In its letter, TI Latvia has confirmed a promise made to the president during a meeting on August 28 – that it will work with the Presidential Chancery and the Ministry of Health to organise a public forum on ways in which the management of health care can be improved. The aim of the forum will be to establish a programmatic vision on the good governance in the health care sector, including as many interest groups in this process as possible. The forum is planned for late October or early November.
The initiative is based on the aforementioned meeting between President Zatlers with the Council members of TI Latvia and selected experts. In May, TI Latvia criticised the way in which the governing coalition nominated the president – a process which gave society only nine days to evaluate whether the candidate was appropriate for the job. TI Latvia continues to believe that unlawful payments to doctors and evasion of taxes on such payments are not acceptable to anyone who wants a good reputation.
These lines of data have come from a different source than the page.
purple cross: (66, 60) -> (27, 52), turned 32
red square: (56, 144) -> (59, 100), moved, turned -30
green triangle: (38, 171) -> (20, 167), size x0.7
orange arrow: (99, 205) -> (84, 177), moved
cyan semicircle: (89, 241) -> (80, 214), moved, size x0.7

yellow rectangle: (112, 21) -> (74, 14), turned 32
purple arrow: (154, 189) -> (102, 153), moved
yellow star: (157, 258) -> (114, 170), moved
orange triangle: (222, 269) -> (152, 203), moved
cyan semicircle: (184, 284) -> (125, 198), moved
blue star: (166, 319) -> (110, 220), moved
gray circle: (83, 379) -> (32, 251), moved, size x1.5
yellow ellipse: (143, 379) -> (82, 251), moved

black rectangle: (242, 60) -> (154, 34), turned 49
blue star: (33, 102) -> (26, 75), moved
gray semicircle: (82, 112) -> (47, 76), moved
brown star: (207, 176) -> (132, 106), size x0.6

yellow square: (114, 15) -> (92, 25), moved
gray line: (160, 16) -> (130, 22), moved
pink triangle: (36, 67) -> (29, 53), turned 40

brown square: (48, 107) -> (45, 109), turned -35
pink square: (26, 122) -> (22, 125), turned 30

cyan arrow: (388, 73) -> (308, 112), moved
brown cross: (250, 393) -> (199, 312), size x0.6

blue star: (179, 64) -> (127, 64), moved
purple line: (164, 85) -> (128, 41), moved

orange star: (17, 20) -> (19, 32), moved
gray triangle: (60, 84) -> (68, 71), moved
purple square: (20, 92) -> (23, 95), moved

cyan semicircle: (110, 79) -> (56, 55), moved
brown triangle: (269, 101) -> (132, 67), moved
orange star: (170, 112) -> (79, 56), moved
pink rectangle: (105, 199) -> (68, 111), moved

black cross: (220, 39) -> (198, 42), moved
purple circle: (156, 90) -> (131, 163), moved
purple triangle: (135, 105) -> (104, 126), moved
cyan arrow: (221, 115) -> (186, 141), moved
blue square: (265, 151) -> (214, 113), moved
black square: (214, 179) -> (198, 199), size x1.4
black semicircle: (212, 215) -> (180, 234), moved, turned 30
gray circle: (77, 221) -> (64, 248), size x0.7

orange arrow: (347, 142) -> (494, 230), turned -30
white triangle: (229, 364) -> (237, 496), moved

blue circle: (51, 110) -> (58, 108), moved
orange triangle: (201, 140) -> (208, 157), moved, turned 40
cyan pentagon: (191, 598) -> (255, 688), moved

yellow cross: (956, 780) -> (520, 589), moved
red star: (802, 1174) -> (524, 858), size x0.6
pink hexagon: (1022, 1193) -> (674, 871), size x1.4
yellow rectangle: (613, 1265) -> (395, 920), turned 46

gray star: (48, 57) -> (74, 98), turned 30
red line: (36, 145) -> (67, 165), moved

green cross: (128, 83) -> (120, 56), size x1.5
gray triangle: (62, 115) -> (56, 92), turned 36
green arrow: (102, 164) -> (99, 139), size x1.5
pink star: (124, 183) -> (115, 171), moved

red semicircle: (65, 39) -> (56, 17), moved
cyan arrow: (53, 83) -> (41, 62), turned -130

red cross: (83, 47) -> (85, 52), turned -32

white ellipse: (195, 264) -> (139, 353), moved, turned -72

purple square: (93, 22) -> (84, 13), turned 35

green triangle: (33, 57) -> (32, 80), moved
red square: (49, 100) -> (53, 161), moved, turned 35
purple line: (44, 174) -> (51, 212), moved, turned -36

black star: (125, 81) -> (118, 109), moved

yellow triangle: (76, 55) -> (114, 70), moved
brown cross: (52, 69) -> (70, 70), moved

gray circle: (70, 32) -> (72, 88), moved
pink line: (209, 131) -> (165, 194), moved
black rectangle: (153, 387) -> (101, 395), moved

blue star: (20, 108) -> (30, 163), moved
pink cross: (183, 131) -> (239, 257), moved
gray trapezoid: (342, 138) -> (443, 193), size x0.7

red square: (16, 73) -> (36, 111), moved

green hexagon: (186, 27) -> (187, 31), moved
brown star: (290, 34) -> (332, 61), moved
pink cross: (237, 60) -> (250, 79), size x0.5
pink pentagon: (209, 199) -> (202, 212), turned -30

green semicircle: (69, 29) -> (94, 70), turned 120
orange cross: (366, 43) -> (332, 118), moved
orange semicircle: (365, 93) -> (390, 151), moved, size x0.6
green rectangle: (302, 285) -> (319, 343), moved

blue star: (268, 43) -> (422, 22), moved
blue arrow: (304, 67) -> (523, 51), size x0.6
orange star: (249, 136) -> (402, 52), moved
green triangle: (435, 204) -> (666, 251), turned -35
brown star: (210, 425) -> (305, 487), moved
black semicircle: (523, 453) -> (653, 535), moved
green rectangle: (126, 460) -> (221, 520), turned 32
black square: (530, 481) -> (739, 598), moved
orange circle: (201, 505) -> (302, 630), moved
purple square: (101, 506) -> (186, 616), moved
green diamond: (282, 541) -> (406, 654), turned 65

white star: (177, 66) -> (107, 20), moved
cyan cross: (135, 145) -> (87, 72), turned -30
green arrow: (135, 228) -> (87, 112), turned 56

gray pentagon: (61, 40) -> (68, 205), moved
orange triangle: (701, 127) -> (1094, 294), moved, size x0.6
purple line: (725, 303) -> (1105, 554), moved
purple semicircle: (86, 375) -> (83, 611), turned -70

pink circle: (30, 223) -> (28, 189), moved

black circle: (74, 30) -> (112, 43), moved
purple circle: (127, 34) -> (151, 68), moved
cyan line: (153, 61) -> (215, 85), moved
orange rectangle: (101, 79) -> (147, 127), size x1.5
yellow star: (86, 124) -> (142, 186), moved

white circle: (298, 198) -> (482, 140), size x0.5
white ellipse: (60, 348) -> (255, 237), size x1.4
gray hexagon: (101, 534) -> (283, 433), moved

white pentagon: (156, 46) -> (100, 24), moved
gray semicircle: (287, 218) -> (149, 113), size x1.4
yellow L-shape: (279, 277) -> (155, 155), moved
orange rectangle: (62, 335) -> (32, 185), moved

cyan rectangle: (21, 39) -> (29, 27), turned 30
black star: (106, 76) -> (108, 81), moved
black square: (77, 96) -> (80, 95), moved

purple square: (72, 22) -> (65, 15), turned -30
TI Latvia also believes that the State Revenue Service has violated the principle of equal attitude by offering a selective evaluation to the president on the duty of paying taxes. Since the election of the president, however, TI Latvia has declined to speak to Valdis Zatlers’ obligations in this regard, because the relevant government institutions have not yet completed their investigation. TI Latvia would remind everyone, however, that this uncertainty continues to threaten the institution of the presidency.
For these reasons, TI Latvia has now asked President Zatlers to undertake responsibility for moving forward with an initiative to improve the management of health care. At the August 28 meeting, TI Latvia representatives were convinced of the president’s good will to act and to undertake responsibility for this matter. TI Latvia believes that President Zatlers can use the authority of his office and his own personal competence as a doctor to achieve systemic improvements in health care – improvements that would offer significant benefits to every resident of Latvia and would make an investment in strengthening the institution of the presidency.